Aliás, sobre o libertarismo escrevem Fátima Alves, José Arêdes e José Carvalho:


«Os libertaristas consideram que as nossas acções não são causalmente determinadas nem aleatórias.Partindo do pressuposto dualista de que o mundo material e a acção humana são de natureza diferente, concluem que também se regem por leis diferentes e, por essa razão, as leis (físicas) que regem os fenómenos corporais (mundo material) não se aplicam aos fenómenos mentais. Trata-se de uma posição dualista.» (Pensar Azul, Texto Editores, pag 55).


Classificam como dualista o libertarismo mas, de forma míope, não conseguem ver que o que designam por determinismo moderado ou compatibilismo é, igualmente, um dualismo, visto pressupor leis naturais inflexíveis e vontade livre autónoma...


Se, afinal, o determinismo moderado coexiste com o livre-arbítrio que propicia acções humanas livres e responsáveis e o libertarismo admite que o mundo físico é regido por leis deterministas mas o mundo mental do livre-arbítrio não, onde está a diferença?


Em segundo lugar, a definição fixada na posição nº 2, baptizada de indeterminismo, não possui clareza. O dito «indeterminismo» inclui livre-arbítrio?  Ou não? Porque razão não há-de ser uma modalidade do libertismo/ determinismo moderado, já que é compatível o livre-arbítrio com a erupção de estados mentais irracionais, inesperados ou imprevisíveis?


É esta confusão na hierarquização de conceitos, baseada na hiper-análise (desdobramento de uma mesma definição em várias aparentemente diferentes, semeando o caos intelectual) que os professores e alunos de filosofia em Portugal absorvem de manuais cuja única virtude é a profusão de textos de diversos autores.

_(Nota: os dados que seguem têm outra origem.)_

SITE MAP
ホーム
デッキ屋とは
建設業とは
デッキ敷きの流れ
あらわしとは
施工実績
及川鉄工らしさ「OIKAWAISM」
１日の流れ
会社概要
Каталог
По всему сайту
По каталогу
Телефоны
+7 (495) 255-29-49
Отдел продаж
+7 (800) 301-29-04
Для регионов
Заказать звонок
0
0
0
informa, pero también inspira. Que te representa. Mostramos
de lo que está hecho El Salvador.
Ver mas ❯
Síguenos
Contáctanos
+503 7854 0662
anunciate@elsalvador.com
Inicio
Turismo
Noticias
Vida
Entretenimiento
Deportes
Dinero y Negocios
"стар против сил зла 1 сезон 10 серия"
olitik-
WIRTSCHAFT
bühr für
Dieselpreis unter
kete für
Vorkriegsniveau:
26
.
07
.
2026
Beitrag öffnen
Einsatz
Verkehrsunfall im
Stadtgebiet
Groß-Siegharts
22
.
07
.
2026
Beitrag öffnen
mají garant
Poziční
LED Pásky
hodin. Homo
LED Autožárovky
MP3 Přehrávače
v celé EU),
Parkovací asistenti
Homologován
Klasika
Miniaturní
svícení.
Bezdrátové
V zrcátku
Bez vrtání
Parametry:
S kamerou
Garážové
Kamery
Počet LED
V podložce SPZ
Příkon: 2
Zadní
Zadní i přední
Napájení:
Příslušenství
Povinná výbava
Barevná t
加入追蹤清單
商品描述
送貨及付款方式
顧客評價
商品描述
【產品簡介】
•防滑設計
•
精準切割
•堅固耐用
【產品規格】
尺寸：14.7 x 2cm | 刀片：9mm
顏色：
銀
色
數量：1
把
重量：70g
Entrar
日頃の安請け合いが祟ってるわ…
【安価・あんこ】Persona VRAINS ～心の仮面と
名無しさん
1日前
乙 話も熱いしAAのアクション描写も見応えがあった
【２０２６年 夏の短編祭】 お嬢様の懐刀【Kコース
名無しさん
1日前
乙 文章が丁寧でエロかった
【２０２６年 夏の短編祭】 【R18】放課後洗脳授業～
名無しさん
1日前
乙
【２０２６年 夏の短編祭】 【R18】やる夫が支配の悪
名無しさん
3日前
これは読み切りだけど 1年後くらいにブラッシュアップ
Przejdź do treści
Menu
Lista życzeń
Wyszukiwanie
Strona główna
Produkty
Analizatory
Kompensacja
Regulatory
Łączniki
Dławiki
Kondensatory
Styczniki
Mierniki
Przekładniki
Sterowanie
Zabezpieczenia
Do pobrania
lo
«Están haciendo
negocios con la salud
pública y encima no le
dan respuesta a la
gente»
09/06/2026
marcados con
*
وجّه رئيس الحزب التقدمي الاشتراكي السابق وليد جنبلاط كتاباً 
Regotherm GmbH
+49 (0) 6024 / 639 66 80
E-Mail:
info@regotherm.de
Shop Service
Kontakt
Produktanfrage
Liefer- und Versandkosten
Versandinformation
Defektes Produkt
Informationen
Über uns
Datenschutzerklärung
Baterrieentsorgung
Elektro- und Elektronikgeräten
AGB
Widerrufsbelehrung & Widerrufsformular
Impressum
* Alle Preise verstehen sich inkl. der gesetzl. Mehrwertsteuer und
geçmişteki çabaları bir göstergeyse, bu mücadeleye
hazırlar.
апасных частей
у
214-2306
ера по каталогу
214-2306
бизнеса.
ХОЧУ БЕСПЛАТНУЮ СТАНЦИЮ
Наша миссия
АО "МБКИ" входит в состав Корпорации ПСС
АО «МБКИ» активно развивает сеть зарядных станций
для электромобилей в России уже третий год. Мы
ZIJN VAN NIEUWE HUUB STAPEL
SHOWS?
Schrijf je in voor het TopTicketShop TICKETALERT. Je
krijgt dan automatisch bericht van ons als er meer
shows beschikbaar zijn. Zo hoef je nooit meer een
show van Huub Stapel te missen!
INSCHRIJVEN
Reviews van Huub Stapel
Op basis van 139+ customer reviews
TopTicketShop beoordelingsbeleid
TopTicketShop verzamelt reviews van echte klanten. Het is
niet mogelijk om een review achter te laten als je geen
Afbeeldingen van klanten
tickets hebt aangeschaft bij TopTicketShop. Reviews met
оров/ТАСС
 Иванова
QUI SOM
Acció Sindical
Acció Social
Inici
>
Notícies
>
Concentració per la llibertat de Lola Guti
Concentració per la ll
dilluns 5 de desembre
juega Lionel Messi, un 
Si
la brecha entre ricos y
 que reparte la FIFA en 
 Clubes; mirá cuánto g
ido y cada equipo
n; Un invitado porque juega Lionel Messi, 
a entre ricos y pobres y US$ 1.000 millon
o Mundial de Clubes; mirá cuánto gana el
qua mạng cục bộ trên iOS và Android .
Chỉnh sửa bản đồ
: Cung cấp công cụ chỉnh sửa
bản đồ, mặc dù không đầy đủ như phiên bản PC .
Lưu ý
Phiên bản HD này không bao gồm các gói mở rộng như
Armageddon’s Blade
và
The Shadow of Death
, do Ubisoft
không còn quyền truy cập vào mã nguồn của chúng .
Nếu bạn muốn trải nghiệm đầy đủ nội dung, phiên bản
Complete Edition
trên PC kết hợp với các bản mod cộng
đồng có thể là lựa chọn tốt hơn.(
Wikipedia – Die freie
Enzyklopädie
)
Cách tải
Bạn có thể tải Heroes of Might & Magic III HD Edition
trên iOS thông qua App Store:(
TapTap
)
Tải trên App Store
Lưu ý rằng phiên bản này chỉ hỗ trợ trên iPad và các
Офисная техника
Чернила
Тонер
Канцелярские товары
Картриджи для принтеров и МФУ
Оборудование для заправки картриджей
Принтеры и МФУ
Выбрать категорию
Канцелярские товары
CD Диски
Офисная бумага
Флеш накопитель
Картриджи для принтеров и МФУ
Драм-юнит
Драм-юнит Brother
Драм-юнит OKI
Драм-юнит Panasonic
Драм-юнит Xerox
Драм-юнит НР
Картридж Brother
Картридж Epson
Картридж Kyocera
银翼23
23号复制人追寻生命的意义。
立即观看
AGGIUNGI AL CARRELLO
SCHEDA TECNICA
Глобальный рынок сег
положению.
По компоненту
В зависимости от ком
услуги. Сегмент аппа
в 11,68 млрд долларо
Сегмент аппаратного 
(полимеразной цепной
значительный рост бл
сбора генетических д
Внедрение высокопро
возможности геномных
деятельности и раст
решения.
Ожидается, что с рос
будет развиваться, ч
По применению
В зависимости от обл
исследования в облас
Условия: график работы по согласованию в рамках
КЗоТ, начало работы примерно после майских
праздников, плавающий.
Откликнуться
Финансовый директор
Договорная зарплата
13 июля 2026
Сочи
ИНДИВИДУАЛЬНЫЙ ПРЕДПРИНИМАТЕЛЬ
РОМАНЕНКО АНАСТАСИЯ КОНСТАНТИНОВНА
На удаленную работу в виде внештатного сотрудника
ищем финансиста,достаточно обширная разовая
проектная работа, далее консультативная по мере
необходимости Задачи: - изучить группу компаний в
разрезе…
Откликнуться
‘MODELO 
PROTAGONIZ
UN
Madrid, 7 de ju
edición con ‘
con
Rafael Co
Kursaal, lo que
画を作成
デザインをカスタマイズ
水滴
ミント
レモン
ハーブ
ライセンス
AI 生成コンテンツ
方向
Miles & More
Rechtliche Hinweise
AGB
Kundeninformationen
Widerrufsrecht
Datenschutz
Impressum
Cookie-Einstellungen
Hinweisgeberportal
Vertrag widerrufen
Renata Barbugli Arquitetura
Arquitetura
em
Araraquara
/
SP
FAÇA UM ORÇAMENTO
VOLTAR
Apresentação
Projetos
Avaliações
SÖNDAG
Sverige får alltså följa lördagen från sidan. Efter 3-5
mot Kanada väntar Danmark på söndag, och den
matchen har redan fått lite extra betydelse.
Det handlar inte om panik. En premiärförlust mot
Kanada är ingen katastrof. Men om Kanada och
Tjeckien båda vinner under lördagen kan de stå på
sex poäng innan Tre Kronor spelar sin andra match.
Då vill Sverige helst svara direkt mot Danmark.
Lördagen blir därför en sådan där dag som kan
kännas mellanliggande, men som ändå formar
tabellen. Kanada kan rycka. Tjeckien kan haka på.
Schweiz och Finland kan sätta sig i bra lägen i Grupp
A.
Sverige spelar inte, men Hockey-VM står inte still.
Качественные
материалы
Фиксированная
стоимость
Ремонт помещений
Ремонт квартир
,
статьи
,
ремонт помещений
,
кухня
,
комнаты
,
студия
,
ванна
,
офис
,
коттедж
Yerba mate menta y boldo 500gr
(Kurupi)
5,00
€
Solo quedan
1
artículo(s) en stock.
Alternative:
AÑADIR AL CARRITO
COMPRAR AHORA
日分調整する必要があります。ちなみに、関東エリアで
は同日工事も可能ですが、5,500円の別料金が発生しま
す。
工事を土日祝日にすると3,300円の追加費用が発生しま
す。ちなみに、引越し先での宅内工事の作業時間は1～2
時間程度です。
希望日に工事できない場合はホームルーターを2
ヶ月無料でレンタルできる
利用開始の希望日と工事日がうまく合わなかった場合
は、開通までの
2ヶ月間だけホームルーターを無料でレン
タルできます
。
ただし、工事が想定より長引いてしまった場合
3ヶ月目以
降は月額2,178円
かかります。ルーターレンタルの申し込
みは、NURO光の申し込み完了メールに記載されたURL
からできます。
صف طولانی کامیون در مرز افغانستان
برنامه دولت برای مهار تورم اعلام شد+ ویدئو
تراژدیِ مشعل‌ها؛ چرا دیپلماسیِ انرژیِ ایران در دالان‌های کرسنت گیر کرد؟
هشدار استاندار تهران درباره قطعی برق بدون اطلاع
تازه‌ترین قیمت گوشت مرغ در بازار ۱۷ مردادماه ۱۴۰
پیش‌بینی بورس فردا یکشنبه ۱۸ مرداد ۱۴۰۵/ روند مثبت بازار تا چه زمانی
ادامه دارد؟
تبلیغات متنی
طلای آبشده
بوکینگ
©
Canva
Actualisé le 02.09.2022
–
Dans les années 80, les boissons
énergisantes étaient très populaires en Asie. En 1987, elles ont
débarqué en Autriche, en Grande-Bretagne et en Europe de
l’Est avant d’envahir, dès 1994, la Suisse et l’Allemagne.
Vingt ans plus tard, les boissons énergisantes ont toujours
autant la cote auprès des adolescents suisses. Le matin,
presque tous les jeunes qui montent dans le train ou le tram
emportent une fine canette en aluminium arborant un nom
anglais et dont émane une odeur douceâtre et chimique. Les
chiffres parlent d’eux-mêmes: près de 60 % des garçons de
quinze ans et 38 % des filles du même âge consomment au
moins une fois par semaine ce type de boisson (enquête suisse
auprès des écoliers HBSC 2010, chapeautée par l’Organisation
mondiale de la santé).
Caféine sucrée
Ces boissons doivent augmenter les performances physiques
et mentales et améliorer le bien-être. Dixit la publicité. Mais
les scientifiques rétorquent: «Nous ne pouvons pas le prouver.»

Que vale a universidade, na área da filosofia, se é dela que saem tantos pequenos «filósofos» com licenciaturas, mestrados e doutoramentos, que elaboram  manuais escolares deficientes e exames nacionais de filosofia repletos de erros?


O DETERMINISMO NÃO CONSIDERA ILUSÓRIA A LIBERDADE


No Manual português «Percursos, Filosofia 10º Ano» lê-se:


«Para os defensores do livre-arbítrio e do compatibilismo, o ser humano é livre e tem controlo sobre si mesmo.»


«Para o determinismo, a liberdade é uma ilusão. Não temos controlo sobre os nossos actos».


(Carlos Amorim, Catarina Pires, «Percursos, Filosofia 10º ano», revisão científica José A. Ribeiro Graça, Areal Editores, Lisboa 2007, pag. 52)


Para o determinismo a liberdade é uma ilusão?  Eis uma falácia. Em primeiro lugar, o determinismo não pensa: é um sistema objectivo, um princípio segundo o qual nas mesmas circunstâncias, as mesmas causas produzem os mesmos efeitos. Se no entanto, entendermos por determinismo o conjunto dos pensadores deterministas, a frase  continua a ser uma falácia: a generalidade dos pensadores deterministas admite o livre-arbítrio, compatibiliza as leis inflexíveis na natureza física e psicofísica com a liberdade de escolher. A liberdade não existe dentro da malha apertada do determinismo mas existe fora desta, justaposta a ela.


Carlos Amorim, Catarina Pires e José A.Ribeiro Graça confundem determinismo com fatalismo. É óbvio que estas imprecisões de conceitos mergulham alunos e professores num mundo de paralogismos, de equívocos.


Nota: Para obter um quadro geral inovador, que traçamos segundo o método dialéctico,  das teorias referentes ao livre-arbítrio, fatalismo, determinismo e indeterminismo, consultar o artigo de 6 de Maio de 2007 neste blog, intitulado «As diversas teorias sobre o livre-arbítrio e a necessidade (Crítica de Manuais Escolares-XVIII)».